[1] Design improvement

1、P2A

P2A is a self-shearing peptide, and the 2A peptide is not completely "self-shearing", but plays a role by causing the ribosome to skip the synthesis of glycine and proline peptide bonds at the C-terminal of the 2A element, ultimately leading to the separation of the end of the 2A sequence and the downstream products. After fusion protein expression, P2A can achieve the purpose of isolating fluorescent protein from target protein.

2、Linker choice

For the plasmid pTDH3p, we used 5x (GS) Linker to connect DmIav to SunTag. 5x (GS) Linker is a flexible amino acid with a stretchable space to ensure that the anterior and posterior proteins are not affected. For the plasmid pACT1p,we used 5x (GS) Linker to connect ATC1 to sfGFP for these reasons. In addition, studies have shown that adjusting the nucleotide composition of the Linker sequence (GGGGS)3 can significantly increase the mRNA level of the recombinant fusion protein by a factor of 30 and the transfection efficiency is higher. So we used 3x (GGGGS) Linker to connect scFv and sfGFP.


3、Tether（SunTag-scFv)


SunTag is essentially a set of molecular hooks that can attach multiple copies of bioactive molecules to protein scaffolds that can be used to target some genes or other molecules. Compared to assembled molecules without these hooks, the molecular bioactivity of SunTag is significantly magnified. We plan to use SunTag signaling to amplify downstream signals onto the cytoskeleton to achieve a transition from mechanical stimulation to physiological activity, observe yeast cells' response to sound waves, changes in gene levels, protein levels, and metabolic and growth phenotypes, and explore the life phenomenon of biological perception of sound. The SunTag was developed by researchers in Dr. Ron Vale's lab, a professor of molecular and cellular pharmacology at the University of California, San Francisco and a researcher at the Howard Hughes Institute for Medical Research (HHMI).

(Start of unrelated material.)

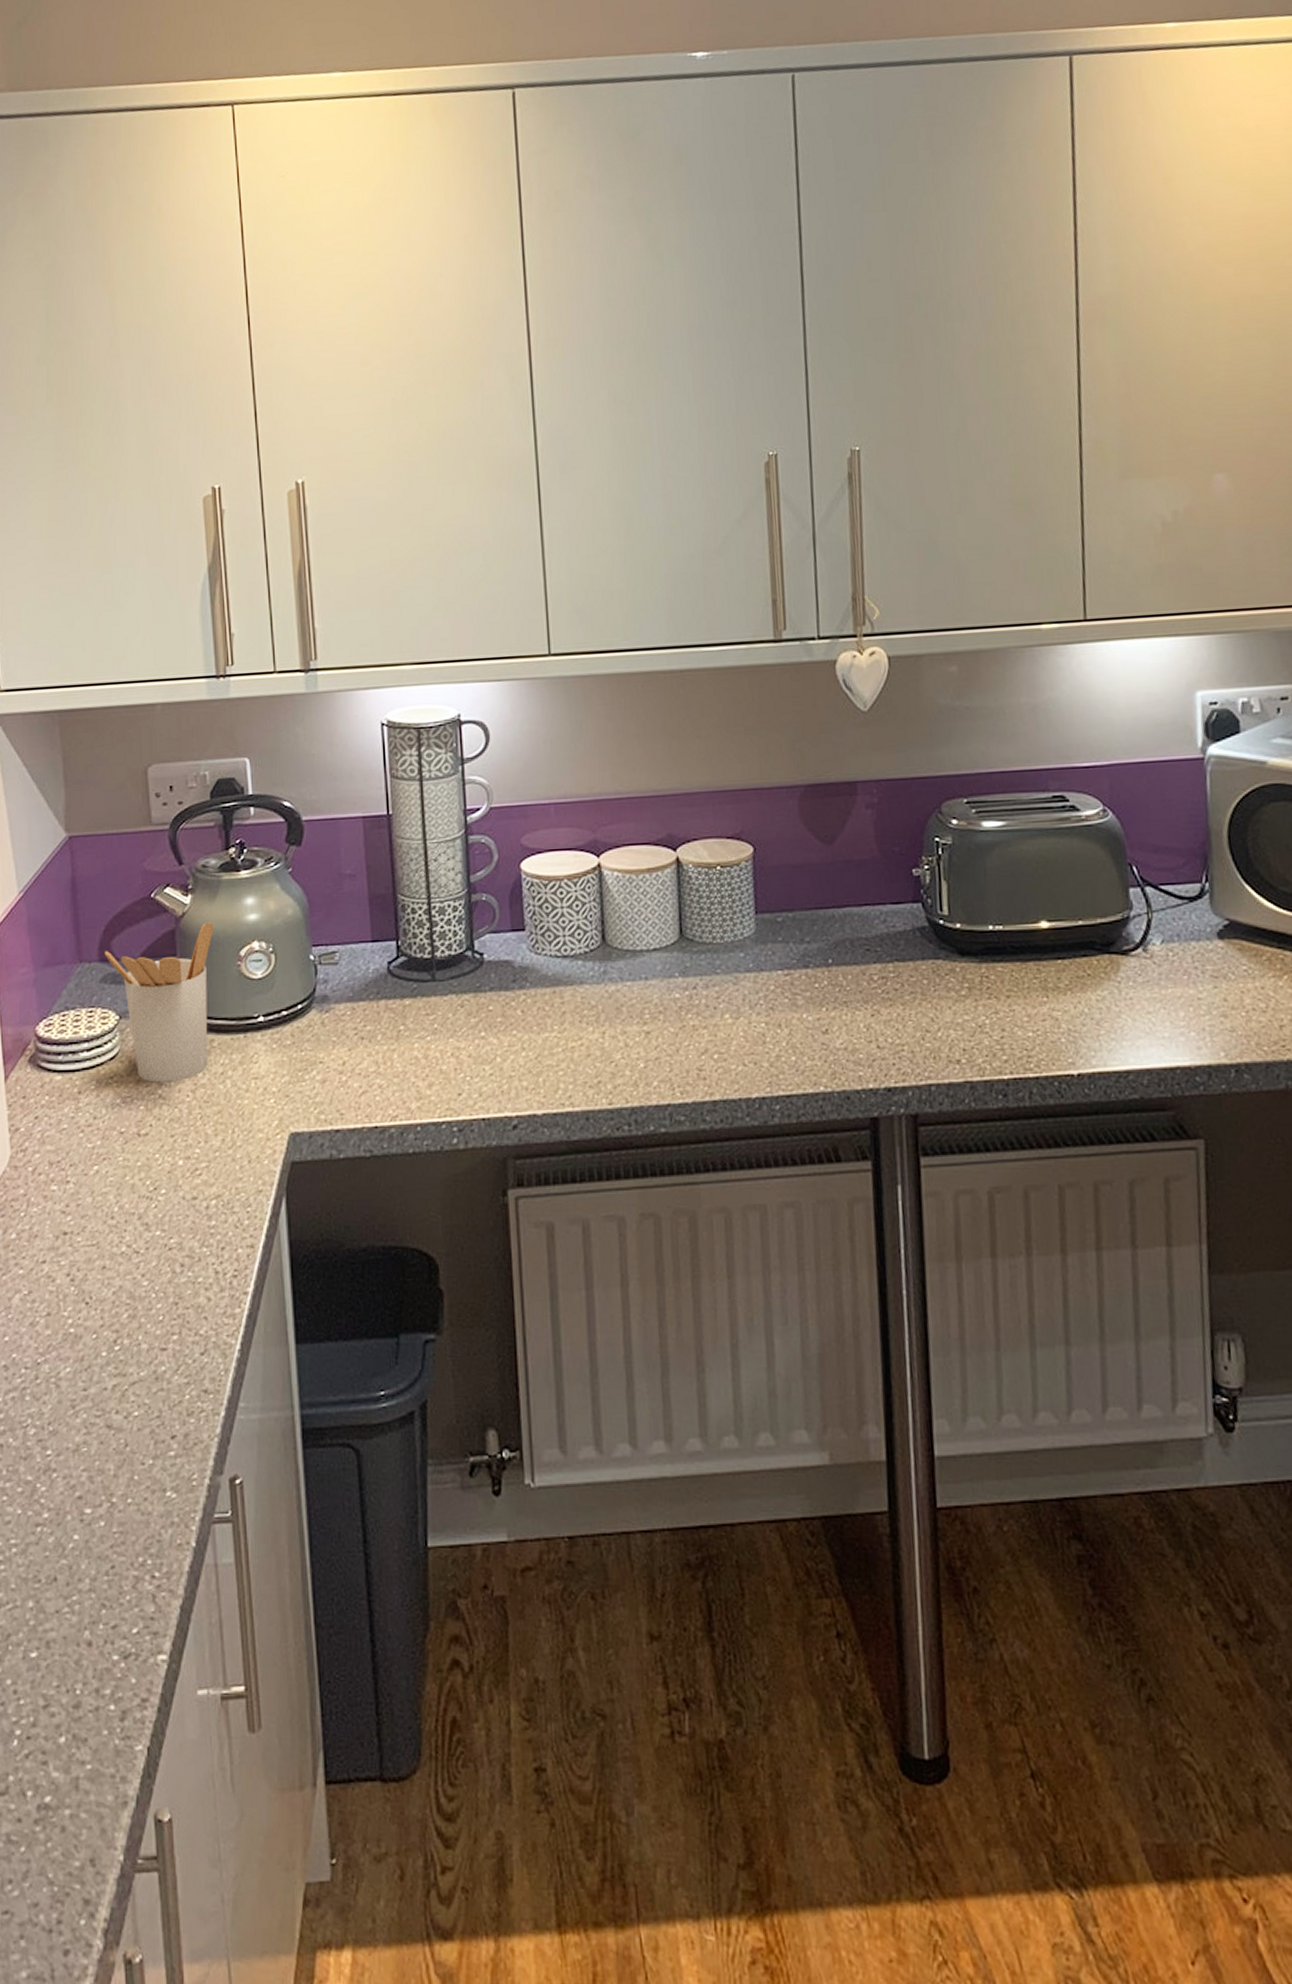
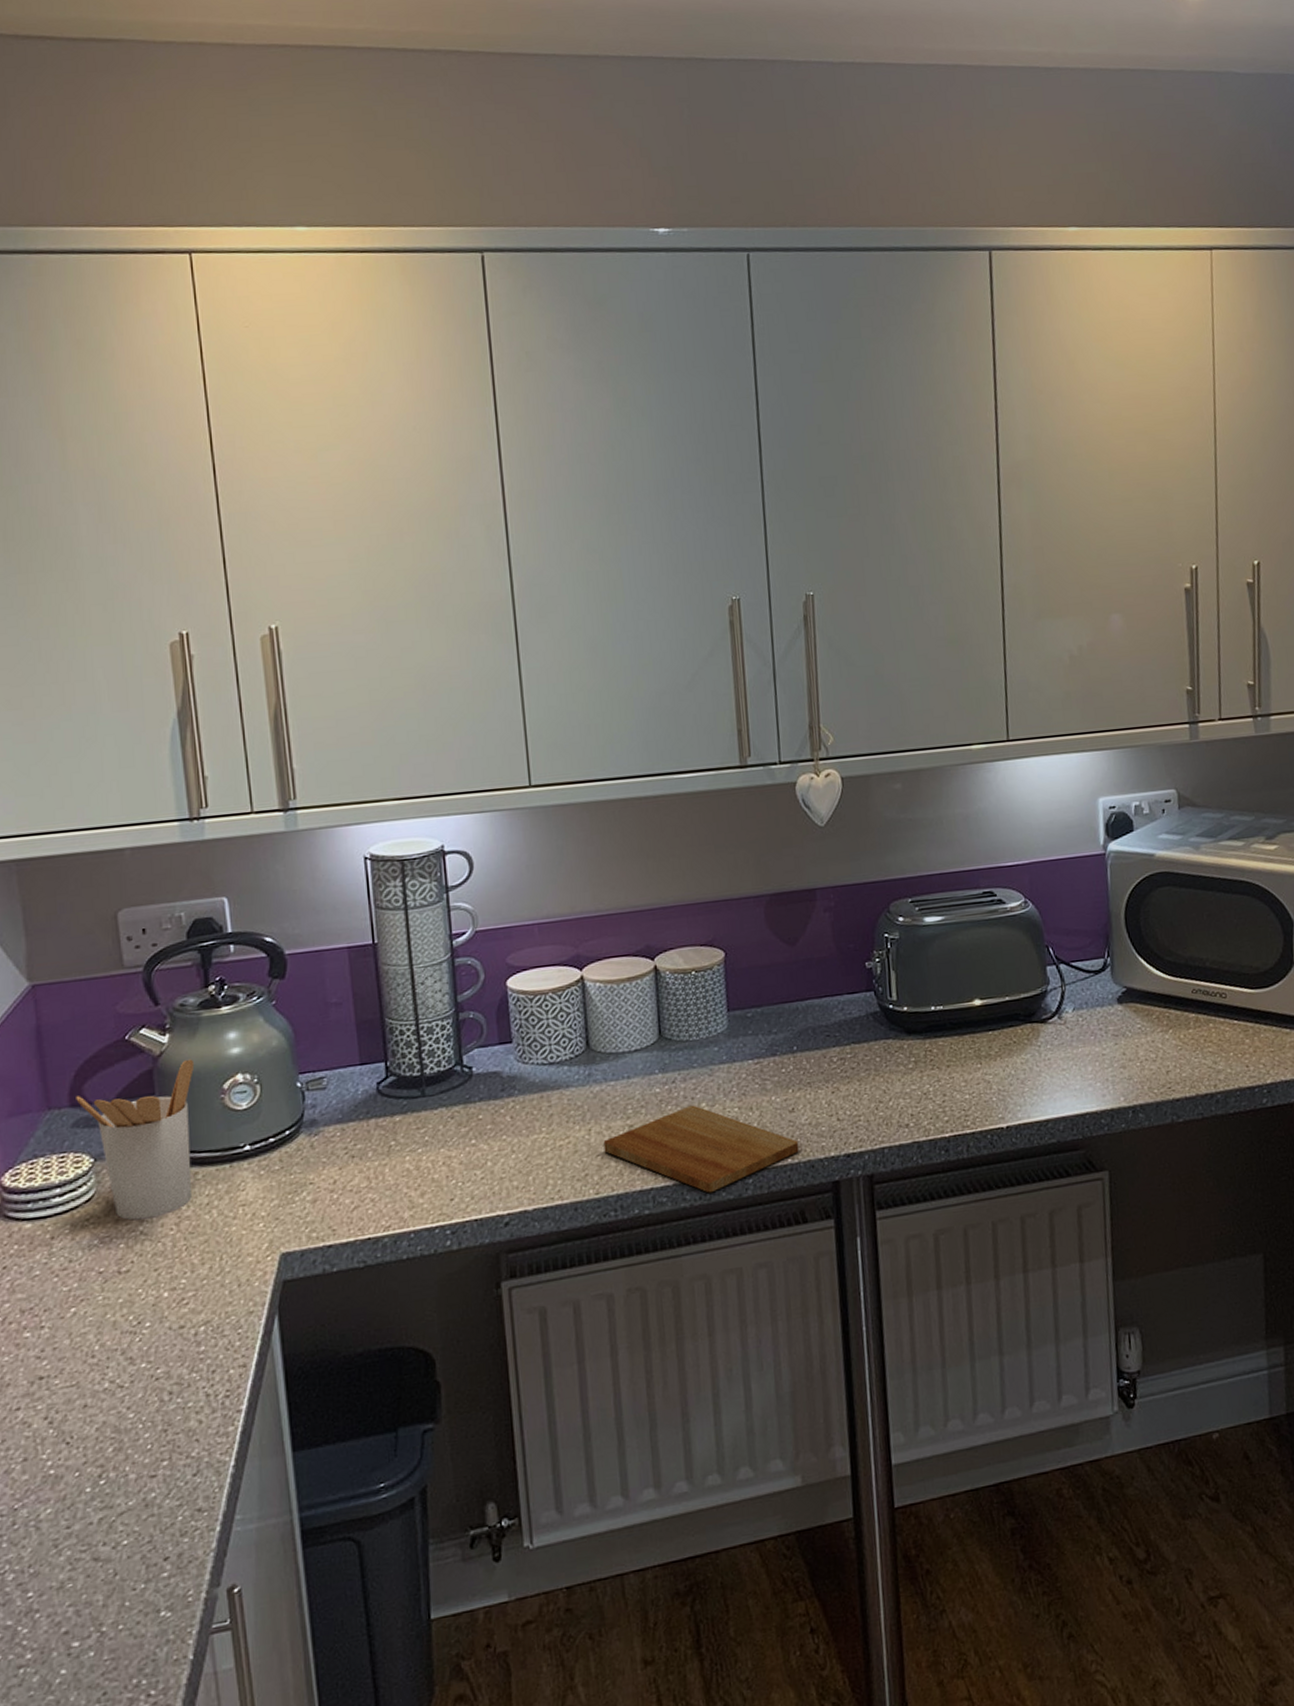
cutting board: none [618,1015,833,1116] -> present [603,1105,799,1193]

[2] Experimental improvement

*Measurement of OD value

Our initial experiment used a small Erlenmeyer flask to culture the bacteria. In order to stagger the measurement time, for BY4741, BY4741-ACT1, and BY4741-DmIav, we connected three strains into 7 bottles, and then divided 21 vials into nine batches for measurement, the first three times using the same medium, and the last six times divided into different media to measure. That is, at the time points of 0, 4, 8, 12, 24, 36, 48, 60, 72 hours, their OD values are measured to detect their population density. To ensure the accuracy of the experiment, we take 2 ml of the bacterium solution 3 times in each bottle separately and take its average value. However, due to the failure of the experimental instrument spectrophotometer instrument and the reason for the culture, the od curve of the bacteria is not completely regular, showing a tortuous rising state. Later we improved the experiment to re-measure. For BY4741, BY4741-ACT1, and BY4741-DmIav, we re-cultured three strains in nine large Erlenmeyer flasks, re-engineered the od curve, and tested their growth. After our improvements, the results of the second test were relatively successful, and we showed it in our "experimental results".